A Response to Peter Wolfgang’s Critique of The New Pro-Life Movement

A Response to Peter Wolfgang’s Critique of The New Pro-Life Movement September 22, 2017

I have to give credit to Peter Wolfgang over at Crisis Magazine. His recent assessment of The New Pro-Life Movement is easily the most civil, empathetic criticism we’ve received.

Under the title “The New Pro-Life Movement: Been There, Done That”, Wolfgang takes aim at our strategy—not with malice, hyperbole, or insults—but with (what seems to be) genuine skepticism. Which is completely fair, as he openly points to his past as a pro-life leftist as the source of his pessimistic outlook towards our movement.

He describes the work he did with Feminists for Life, The Seamless Garment Network, and Catholic Workers, in which he advocated strongly for the “whole life” ideology—only to see it blow up in his face.

(Warning. Long quote ahead)

 

Contrary to what you may have read from those sources, no one deliberately made the choice to turn the pro-life issue from a bipartisan cause to a partisan one, with all the attendant dangers of partisanship. Many pro-life Catholics started as Democrats and became Republicans not because we love the GOP but because the Democrats hated our guts and pushed us out.

Democrat anti-Catholicism recently went way above the radar when Sen. Dianne Feinstein questioned the fitness of a judicial nominee because of her Catholicity. But that was the sort of bigotry I regularly witnessed when I moved in leftwing circles. Their hatred for the Church was off the charts precisely because of the Church’s pro-life position and they were never going to listen to anything we had to say on the issue, as pro-life Democrat Pennsylvania governor Bob Casey learned when he was barred from speaking at his party’s convention in 1992.

Not that I didn’t try. At Feminists for Life I authored and hand-delivered a letter to pro-life Democrat congressmen and senators, trying to build a closer alliance with them. The same letter went to Vatican Ambassador Ray Flynn, the only pro-lifer in the Clinton Administration. I lobbied Congress against welfare reform, on behalf of Feminists for Life, because we thought it would be bad for the unborn. When Congressman Tony Hall, a pro-life Democrat from Ohio, made a speech defending the conscience rights of pro-life Democrats from the stage of the 1996 Democratic National Convention, we thought things were moving in our direction.

But we were wrong. The Democrats are actually more pro-abortion today than they were in the days when President Clinton was supporting partial-birth abortion. They dropped even the rhetoric of moderation, that abortion should be “safe, legal and rare,” replacing “rare” with “accessible,” they inserted into Obamacare an administrative mandate requiring even the Little Sisters of the Poor to fund abortifacient drugs, and they repeatedly try to repeal the Hyde Amendment, so that abortion can be directly funded by your tax dollars.

And then there is, yes, Feinstein.

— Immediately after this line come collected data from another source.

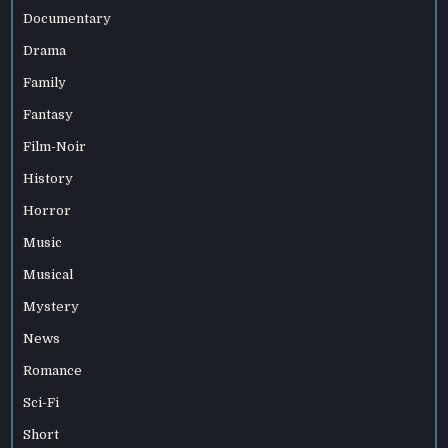
Documentary
Drama
Family
Fantasy
Film-Noir
History
Horror
Music
Musical
Mystery
News
Romance
Sci-Fi
Short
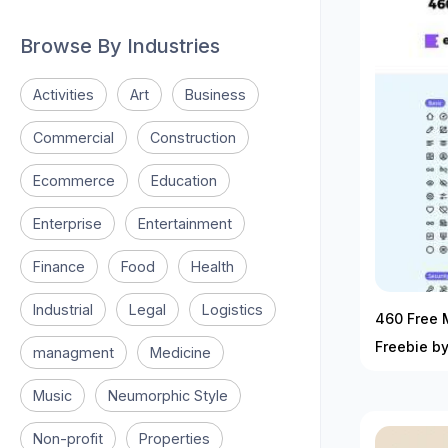
Browse By Industries
Activities
Art
Business
Commercial
Construction
Ecommerce
Education
Enterprise
Entertainment
Finance
Food
Health
Industrial
Legal
Logistics
460 Free M
Freebie b
managment
Medicine
Music
Neumorphic Style
Non-profit
Properties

This is the party the NPLM wants pro-lifers to cozy up to?

TL/DR – we tried the pro-life leftist approach already, but it didn’t work because the Democrats are more pro-abortion now than they ever were.

But this is where Wolfgang misses the mark.

Rebecca and I have both been very open about our leftist leanings. And we’ve never made much of an attempt to hide it. But NPLM is not, itself, a leftist organization or movement. We have, among our supporters, people on every side of the spectrum—including Conservative Republicans.

We do not exist to create a special pro-life movement for the left. We exist because over the last few decades, the mainstream, traditional pro-life movement has been reduced to little more than a campaign strategy for the American right-wing with a vision so narrow and exclusive that it’s amazing any of its followers can see anything at all. It is, as best, a pro-birth movement more concerned with putting Republicans in office than actually addressing the reasons a woman might feel compelled to seek an abortion in the first place.

The New Pro-Life Movement is our attempt to reclaim the pro-life title (loaded as it may be) not for the left, but for everyone. It’s our attempt to create a society that protects and supports the right to life from conception to natural death and everything in between. It’s not so much about saying “you can’t be pro-life unless you’re also fighting x, y, & z issue”, but about recognizing that abortion, poverty, war, the death penalty, gun violence, crime, healthcare, etc are all related issues that affect one another to some degree.

Moreover, it’s a human-centric community that sees a vast amount of middle ground where—despite all our differences—we can come together and work towards common goals. That’s why we do not shy away from working with anyone who might share our vision–be it whole or fragmented. Whether you’re Republican or Democrat, gay or straight, Christian or Atheist, Protestant or Catholic, Jew or Muslim, man or woman, and yes, even pro-choice or traditionally pro-life, we want to work with you. 

So while I do appreciate Wolfgang’s civility and empathetic critique of our movement, he (like most of detractors) still makes the unfortunate mistake of putting NPLM in a small, specific box when the reality is that we are so, so much bigger.